Finance Committee Approves $12.3 Million Settlement With Police Torture Victims Ronald Kitchen and Marvin Reeves

Ronald Kitchen, wrongfully convicted, client of People's Law OfficeCHICAGO – The Finance Committee of the City of Chicago on Friday approved payment of a $12.3 million settlement to be divided between Ronald Kitchen, a former Death Row prisoner who spent 21 years behind bars, and his co-defendant Marvin Reeves. The criminal convictions of Kitchen and Reeves were overturned in 2009 with the agreement of Illinois Attorney General Lisa Madigan, and the men later received certificates of innocence from the Cook County Courts.  Kitchen was convicted based on his false confession extracted through torture by former Chicago Police Commander Jon Burge, detective Michael Kill and two other detectives, and the false testimony of a jailhouse snitch.

Kitchen’s lawsuit, filed in 2010, alleged that he was arrested on a false tip, deprived of food and sleep and repeatedly tortured by Burge and Kill and their associates who beat him with their fists, a nightstick and a telephone, inflicting serious injury to his genitals.
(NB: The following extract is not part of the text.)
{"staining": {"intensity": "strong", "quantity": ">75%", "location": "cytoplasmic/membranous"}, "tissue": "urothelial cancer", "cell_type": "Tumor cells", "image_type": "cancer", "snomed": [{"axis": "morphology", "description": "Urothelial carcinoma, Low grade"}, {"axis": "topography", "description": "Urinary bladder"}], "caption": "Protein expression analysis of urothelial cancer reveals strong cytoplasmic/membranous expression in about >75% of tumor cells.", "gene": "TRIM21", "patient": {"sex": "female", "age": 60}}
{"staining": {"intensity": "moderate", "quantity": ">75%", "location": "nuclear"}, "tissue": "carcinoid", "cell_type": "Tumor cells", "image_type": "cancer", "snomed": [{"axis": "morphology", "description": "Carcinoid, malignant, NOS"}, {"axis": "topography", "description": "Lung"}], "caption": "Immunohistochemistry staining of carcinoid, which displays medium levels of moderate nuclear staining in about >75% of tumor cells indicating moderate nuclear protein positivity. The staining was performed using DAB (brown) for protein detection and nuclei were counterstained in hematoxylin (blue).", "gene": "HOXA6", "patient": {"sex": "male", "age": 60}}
During discovery in the lawsuit, Kitchen subpoenaed former Mayor Richard M. Daley, who, while State’s Attorney, had approved the seeking of the death penalty in Kitchen’s case, to testify about his knowledge of the torture scandal. Daley refused to appear, and a motion to compel his testimony was pending before the court at the time the settlement was reached this summer.

People’s Law Office lawyers G. Flint Taylor, Joey Mogul and Ben Elson and MacArthur Justice Center lawyers Locke Bowman and Alexa Van Brunt represented Kitchen in the lawsuit and negotiated the settlement with the City of Chicago. The portion of the lawsuit naming the Cook County State’s Attorney’s Office and Assistant State’s Attorney Mark Lukanich as defendants has not been settled and is still pending.

“We regret that former Mayor Richard M. Daley may once again escape testifying about his involvement in the Burge torture scandal,” said G. Flint Taylor of the People’s Law Office. “We hope that he will be compelled to do so in Mr. Kitchen’s continuing case against Cook County and in several other cases that are pending in the state and federal courts. We also call on Mayor Emanuel to apologize to the survivors of police torture and to the African American community for the damage done by the Burge torture scandal and to create a fund, in an amount equal to the $20,000,000 paid in ‘pinstripe patronage’ to the lawyers who have defended Burge, Daley, and their confederates, to compensate those torture survivors who have been prevented from bringing lawsuits by the City’s decades long cover-up.”

“More than 100 African American men were victims of torture, wrongful prosecution and false imprisonment in Cook County between 1973 and 1991,” said Locke Bowman, Director of the MacArthur Justice Center.  “The abusive police actions spanning more than two decades were made possible by other authority figures, who helped keep the torture secret, thwarted attempts to discipline police officers, and refused to act on calls for investigations and prosecutions of Burge and others responsible for the systemic pattern of torture.  Ronald Kitchen was tortured and spent much of his life in prison because so many of the people we entrusted to uphold justice opted instead to destroy it.”